What a man is now is the consequence of what he has done and thought in the past. If he has devoted his energy to the development of intellect — well and good, he has the intellect for which he has worked; but, since in addition to that he needs spirituality and discrimination, he must now devote himself to working for the acquisition of those faculties. If he has so far spent his time chiefly in devotion he has gained great power in that direction, but he must now proceed to unfold those other qualities of intellect and discrimination to which he has not yet turned his attention. If in previous lives he has studied the great scheme of things, he comes back this time with power to comprehend and the intuition to accept the truth, and that is indeed well for him; but he still needs to unfold from within himself the qualities to which the other men have been devoting themselves.

Unfortunately man at these early stages of evolution is so constituted that he is apt to boast of what he himself possesses, and to try to exalt his own qualities by minimizing those of others instead of imitating what is best in them. So it happens that the saint and the man of science rarely appreciate one another, and not infrequently there is a good deal of mutual contempt and misunderstanding. It is for us to be careful that we do not allow ourselves to fall into the same snare. Let us remember that we set before ourselves as a goal the attainment of adeptship, and that the adept is the perfect man in whom all these different good qualities exist in the highest degree.

Before we reach adeptship we have to develope as much spirituality as the greatest of the saints, and far more — as much intellect as the most brilliant man of science, and far more. So our attitude towards those who already possess these most desirable attributes should be not carping criticism, but the most generous appreciation and admiration of all that is good, while our own quality — that of knowledge of the direction in which evolution is moving — will prevent us from imitating the mistakes in addition to the excellencies of those who, while far advanced along other lines, are as yet scarcely even on the threshold or ours.

All these qualities are necessary, and we have much hard work before us to develope those in which we are at present lacking.
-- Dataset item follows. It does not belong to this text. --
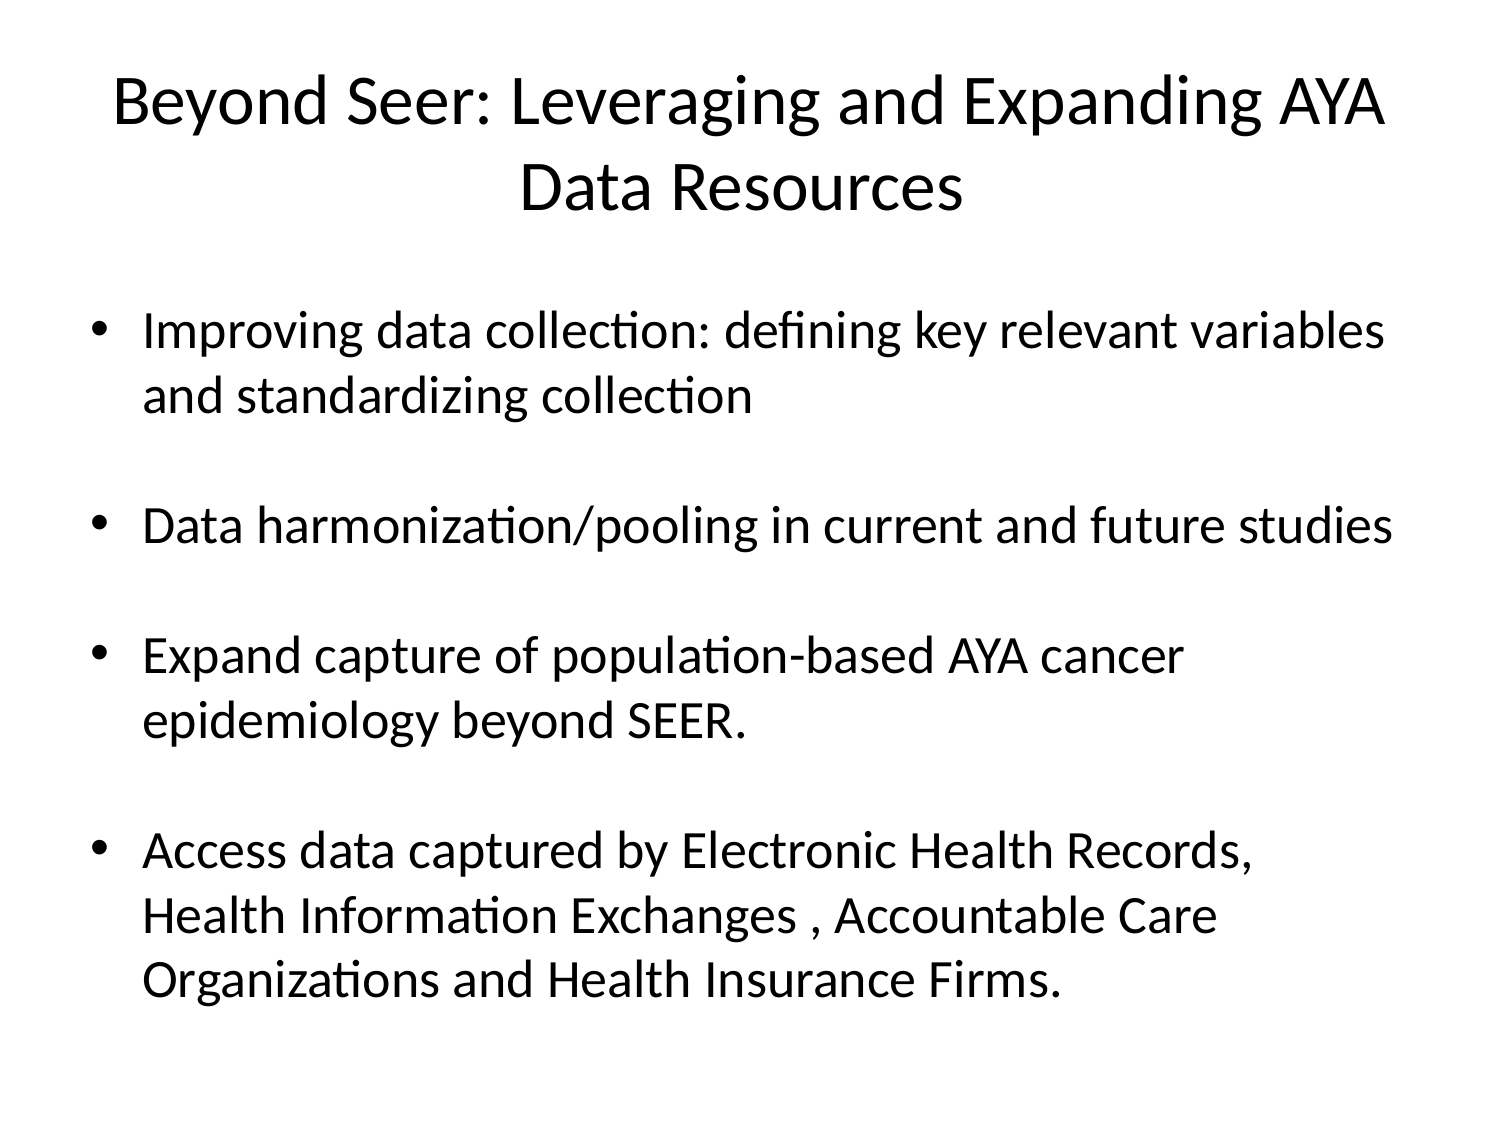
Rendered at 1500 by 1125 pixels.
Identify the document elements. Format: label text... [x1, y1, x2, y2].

list Improving data collection: defining key relevant variables and standardizing collection Data harmonization/pooling in current and future studies Expand capture of population-based AYA cancer epidemiology beyond SEER. Access data captured by Electronic Health Records, Health Information Exchanges , Accountable Care Organizations and Health Insurance Firms. [75, 287, 1425, 1088]
title Beyond Seer: Leveraging and Expanding AYA Data Resources [75, 45, 1425, 233]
Yet I think we may congratulate ourselves upon the choice which we made in other lives, when we devoted ourselves to the study of the great scheme as a whole, to the endeavour to understand the plan of the LOGOS, and in our humble way to co-operate with Him.

For that has brought us (or should have brought us) contentment with our lot, the power to make the best of everything, and to see the best in everything. Most men are eager to see the worst in everybody, to pounce upon flaws in everything, to find something at which to carp and cavil. We who are Theosophists should cultivate a spirit exactly the reverse of this; we should see the hidden deity in every one and everything, and our eagerness should ever be to discover in all of them not what is evil, but what is good. If these others despise us; if the scientific man ridicules us as superstitious and refuses to listen to our explanations; if the devotional person regards us with horror as unorthodox, and insists on clinging to a less noble presentation of his deity than that which we offer him; let us on our side take heed that we do not make a corresponding mistake. They have their weak points, no doubt, and one of them is this prejudice which renders them unable to appreciate the truth; let us be courteous enough gracefully to ignore such failings, and focus our attention upon the splendid qualities in which they really excel — those qualities in which we must use our most strenuous endeavour to imitate them.

For since we see that the LOGOS wills to use in His service our intellect and our devotion, we have the strongest conceivable motive to develope them as rapidly as we can, and we shall be saved much trouble, much mortification and waste of energy by the knowledge which we already have of the direction in which He wills that these forces should be employed. All that we have is from Him, and therefore all that we have we hold on His behalf and at His disposal, to be used ever and only in His service.